The class was supposed to have 45 students, but after losses from COVID screenings, the class size was down to 31. Once again, Wells was the only Air Force attendee and the only Reservist. In addition to Navy Corpsmen and doctors, there were three Navy Seals and two Army Rangers enrolled in the class.
“In classic Marine Corps fashion, the first day featured a PT test at an elevation of 6,600 feet – pull-ups, planks and a three-mile run,” Wells said. At age 51, Wells didn’t finish first in the run this time. “But I came in fifth and beat the Rangers and two of the Seals,” he said.
On day three, the whole class was moved out of the barracks in response to more students showing COVID symptoms. Students were forced to pitch tents and isolate in teams of four. “We had to shovel out the snow in order to set up tents,” Wells said. “That first night in the tent was miserable with the temperature dropping to 9 degrees Fahrenheit and I foolishly left my second sleeping bag in the barracks.”
For the next few days, instead of lectures in a classroom, students learned about altitude sickness and hypothermia on dry erase boards stuck in the snow.
The morning of day five started with the ‘hypothermia lab.” The night before, students swallowed pellets containing a wireless thermometer and, after being attached to skin temperature probes, plunged through the ice into a pond where they had to remain in water up to their chin for 10 minutes.

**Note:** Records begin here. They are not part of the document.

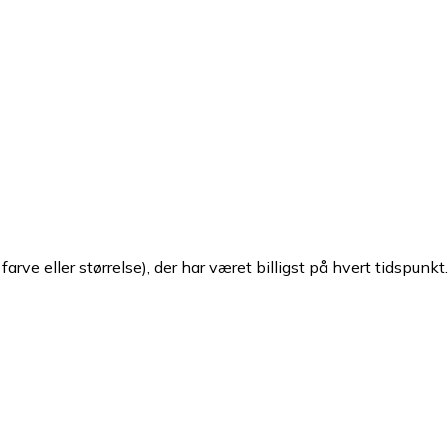
arve eller størrelse), der har været billigst på hvert tidspunkt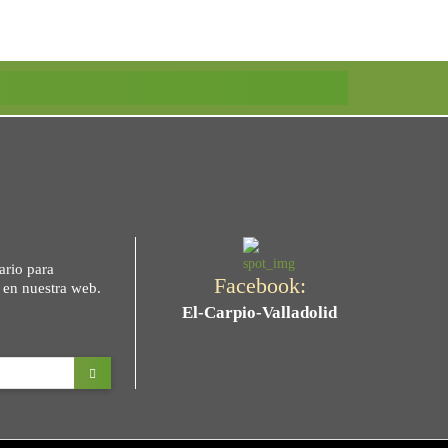
ario para
Facebook:
s en nuestra web.
El-Carpio-Valladolid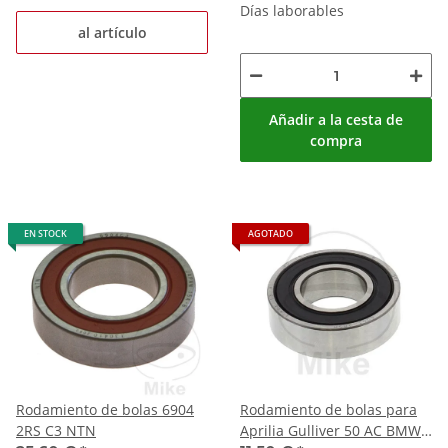
Días laborables
al artículo
Añadir a la cesta de
compra
EN STOCK
AGOTADO
Rodamiento de bolas 6904
Rodamiento de bolas para
2RS C3 NTN
Aprilia Gulliver 50 AC BMW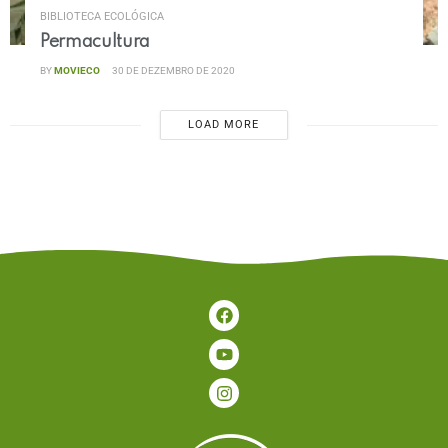
BIBLIOTECA ECOLÓGICA
Permacultura
BY
MOVIECO
30 DE DEZEMBRO DE 2020
LOAD MORE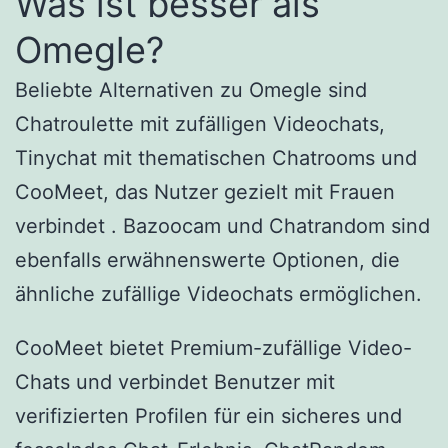
Was ist besser als
Omegle?
Beliebte Alternativen zu Omegle sind
Chatroulette mit zufälligen Videochats,
Tinychat mit thematischen Chatrooms und
CooMeet, das Nutzer gezielt mit Frauen
verbindet . Bazoocam und Chatrandom sind
ebenfalls erwähnenswerte Optionen, die
ähnliche zufällige Videochats ermöglichen.
CooMeet bietet Premium-zufällige Video-
Chats und verbindet Benutzer mit
verifizierten Profilen für ein sicheres und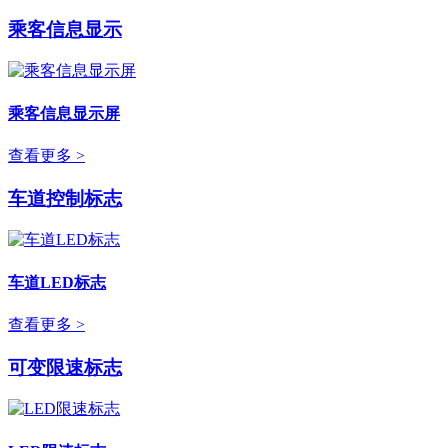
乘客信息显示
乘客信息显示屏
查看更多 >
车道控制标志
车道LED标志
查看更多 >
可变限速标志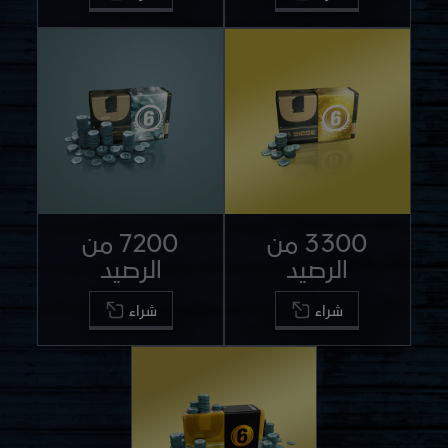
3300 من
7200 من
الرصيد
الرصيد
شراء
شراء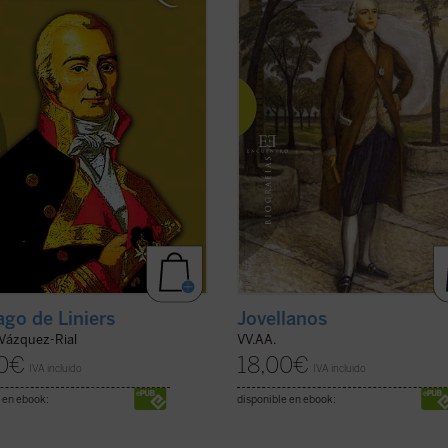
io de la Armada española y acabó
interrogantes. Los autores de este
iéndose en virrey del virreinato ...
volumen colectivo, todos ellos
icha)
especialistas en la vida y ...
(ver fich
ago de Liniers
Jovellanos
 Vázquez-Rial
VV.AA.
0
€
18,00
€
IVA incluido
IVA incluido
 en ebook:
disponible en ebook: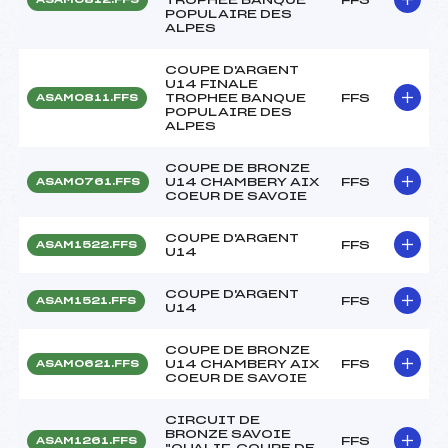
POPULAIRE DES
ALPES
COUPE D'ARGENT
U14 FINALE
TROPHEE BANQUE
FFS
ASAM0811.FFS
POPULAIRE DES
ALPES
COUPE DE BRONZE
U14 CHAMBERY AIX
FFS
ASAM0761.FFS
COEUR DE SAVOIE
COUPE D'ARGENT
FFS
ASAM1522.FFS
U14
COUPE D'ARGENT
FFS
ASAM1521.FFS
U14
COUPE DE BRONZE
U14 CHAMBERY AIX
FFS
ASAM0621.FFS
COEUR DE SAVOIE
CIRCUIT DE
BRONZE SAVOIE
FFS
ASAM1261.FFS
"QUALIF. COUPE DE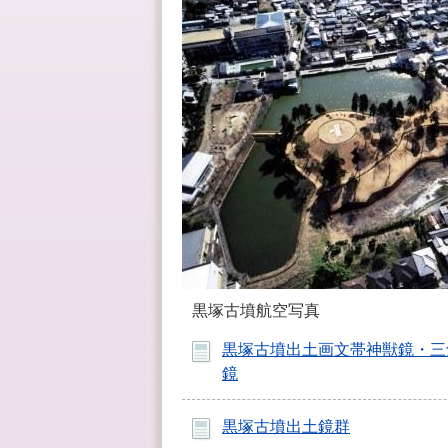
黒塚古墳航空写真
黒塚古墳出土画文帯神獣鏡・三
鏡
黒塚古墳出土鏡群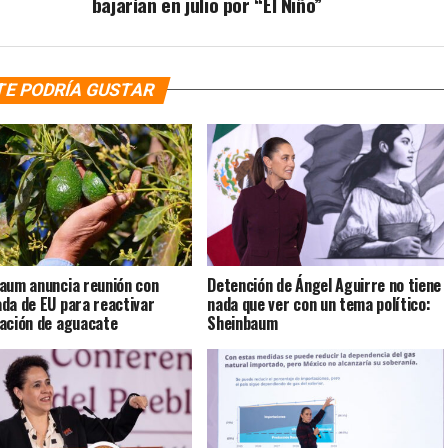
bajarían en julio por “El Niño”
TE PODRÍA GUSTAR
aum anuncia reunión con
Detención de Ángel Aguirre no tiene
da de EU para reactivar
nada que ver con un tema político:
ación de aguacate
Sheinbaum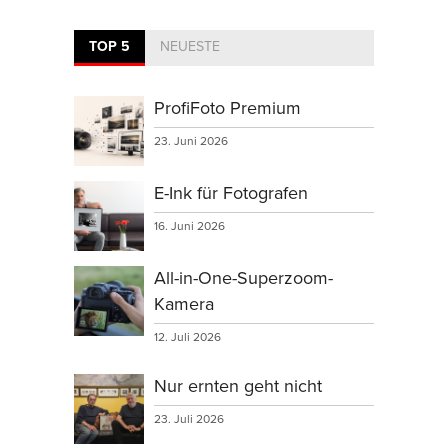
TOP 5
NEUESTE
ProfiFoto Premium
23. Juni 2026
E-Ink für Fotografen
16. Juni 2026
All-in-One-Superzoom-
Kamera
12. Juli 2026
Nur ernten geht nicht
23. Juli 2026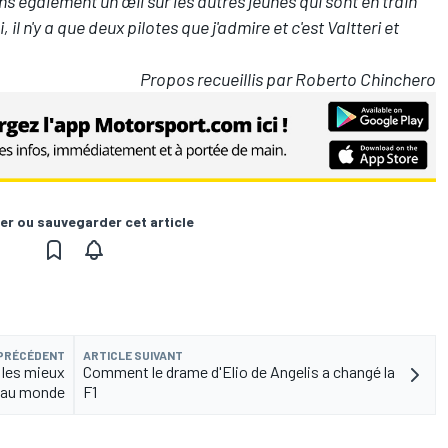
ons également un œil sur les autres jeunes qui sont en train
 il n'y a que deux pilotes que j'admire et c'est Valtteri et
Propos recueillis par Roberto Chinchero
er ou sauvegarder cet article
 PRÉCÉDENT
ARTICLE SUIVANT
 les mieux
Comment le drame d'Elio de Angelis a changé la
 au monde
F1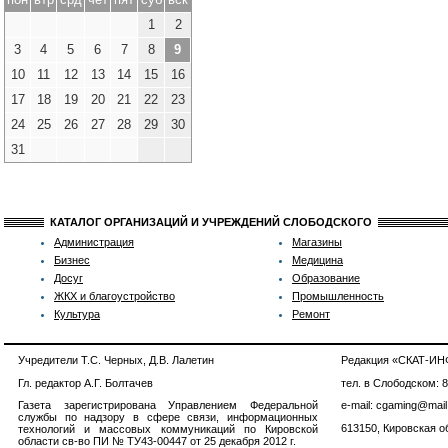
1
2
3
4
5
6
7
8
9
10
11
12
13
14
15
16
17
18
19
20
21
22
23
24
25
26
27
28
29
30
31
КАТАЛОГ ОРГАНИЗАЦИЙ И УЧРЕЖДЕНИЙ СЛОБОДСКОГО
Администрация
Магазины
Бизнес
Медицина
Досуг
Образование
ЖКХ и благоустройство
Промышленность
Культура
Ремонт
Учредители Т.С. Черных, Д.В. Лалетин
Редакция «СКАТ-И
Гл. редактор А.Г. Болтачев
тел. в Слободском: 
Газета зарегистрирована Управлением Федеральной
e-mail: cgaming@mail
службы по надзору в сфере связи, информационных
613150, Кировская об
технологий и массовых коммуникаций по Кировской
области св-во ПИ № ТУ43-00447 от 25 декабря 2012 г.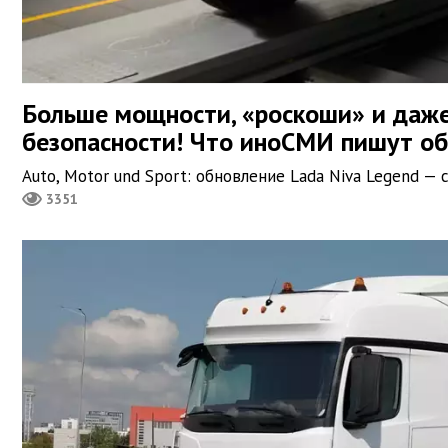
Больше мощности, «роскоши» и даж
безопасности! Что иноСМИ пишут о
Auto, Motor und Sport: обновление Lada Niva Legend 
3351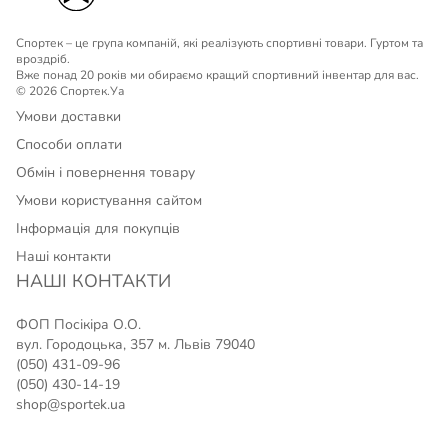
Спортек – це група компаній, які реалізують спортивні товари. Гуртом та
вроздріб.
Вже понад 20 років ми обираємо кращий спортивний інвентар для вас.
© 2026 Спортек.Уа
Умови доставки
Способи оплати
Обмін і повернення товару
Умови користування сайтом
Інформація для покупців
Наші контакти
НАШІ КОНТАКТИ
ФОП Посікіра О.О.
вул. Городоцька, 357 м. Львів 79040
(050) 431-09-96
(050) 430-14-19
shop@sportek.ua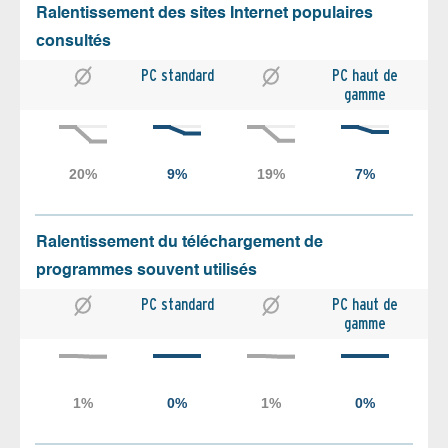
Ralentissement des sites Internet populaires
consultés
PC standard
PC haut de
gamme
Ralentissement du téléchargement de
programmes souvent utilisés
PC standard
PC haut de
gamme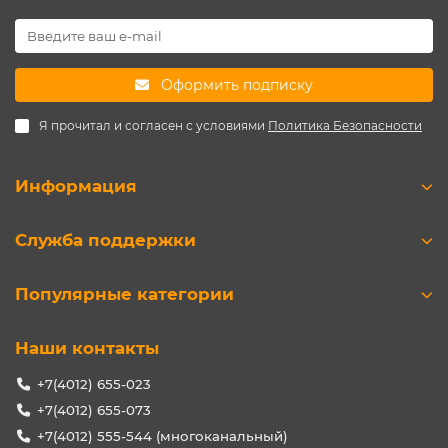
Оформить подписку
Я прочитал и согласен с условиями
Политика Безопасности
Информация
Служба поддержки
Популярные категории
Наши контакты
+7(4012) 655-023
+7(4012) 655-073
+7(4012) 555-544 (многоканальный)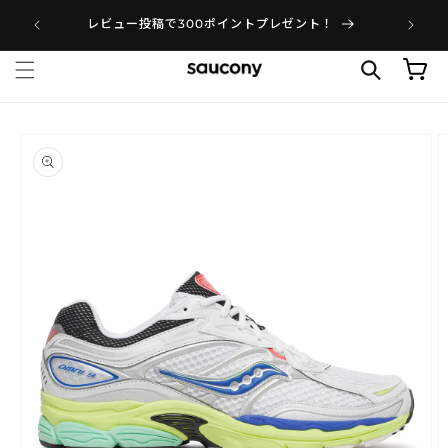
レビュー投稿で300ポイントプレゼント！
SAUCONY（サッカニー
カート
にスキップ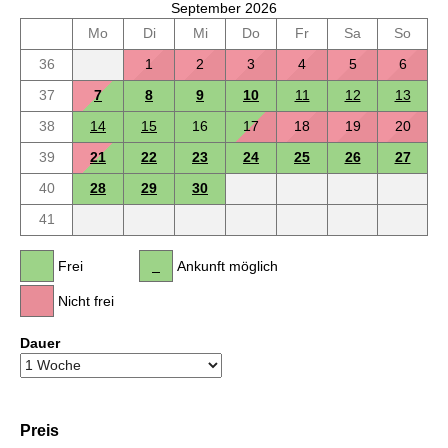
September 2026
Mo
Di
Mi
Do
Fr
Sa
So
36
1
2
3
4
5
6
37
7
8
9
10
11
12
13
38
14
15
16
17
18
19
20
39
21
22
23
24
25
26
27
40
28
29
30
41
Frei
Ankunft möglich
Nicht frei
Dauer
Preis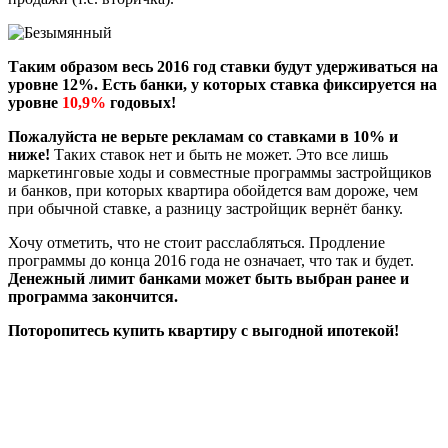
Таким образом весь 2016 год ставки будут удерживаться на
уровне 12%. Есть банки, у которых ставка фиксируется на
уровне
10,9%
годовых!
Пожалуйста не верьте рекламам со ставками в 10% и
ниже!
Таких ставок нет и быть не может. Это все лишь
маркетинговые ходы и совместные программы застройщиков
и банков, при которых квартира обойдется вам дороже, чем
при обычной ставке, а разницу застройщик вернёт банку.
Хочу отметить, что не стоит расслабляться. Продление
программы до конца 2016 года не означает, что так и будет.
Денежный лимит банками может быть выбран ранее и
программа закончится.
Поторопитесь купить квартиру с выгодной ипотекой!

“I volunteered for a research protocol where you couldn’t exercise after getting out of the water,” Wells said. “Instead, you got in your sleeping bag and warmed up passively while being monitored. I shivered like a jackhammer for 25 minutes.”
The final two weeks of the course took place in the field at around 9,000 feet of elevation. Field scenarios included repeatedly rushing to locate and dig out buried avalanche beacons, wrapping and pulling student “casualties” in litter sleds and using ropes to raise and lower litter sleds up and down steep slopes.
One night was survival night where pairs of students were given a single MRE and had to make an improvised shelter and start a fire.
The final field exercise involved instructors firing off pyrotechnics to simulate incoming artillery and moving multiple patients over difficult terrain for most of the day, including setting up warming stations along the casualty evacuation route.
“Despite COVID, they finally moved us back into the barracks, and that bunk bed mattress felt like sleeping in a five-star hotel every time we came in from the field,” Wells said.
Other than losses from COVID, all students passed the written examination, knot test and field exercise.
Marine Corps Lt. Nicholas Roberts, the officer in charge of the course, said he was impressed by Wells’ performance during the difficult training.
“Dr. Wells brought considerable medical experience to the course which he shared with the other students, benefiting the entire class,” he said. “Additionally, in a class of 20-year-olds, Dr. Wells was always out front pulling the most weight and contributing physically more than most anyone else. The instructor cadre was very impressed with his medical and physical performance.”
He added that Wells completing the two courses 18 years apart is motivation for others in the medical field.
“Certainly, Dr. Wells’ dedication to wilderness medicine throughout his extended military career is impressive and encouraging to younger wilderness medicine physicians,” he said.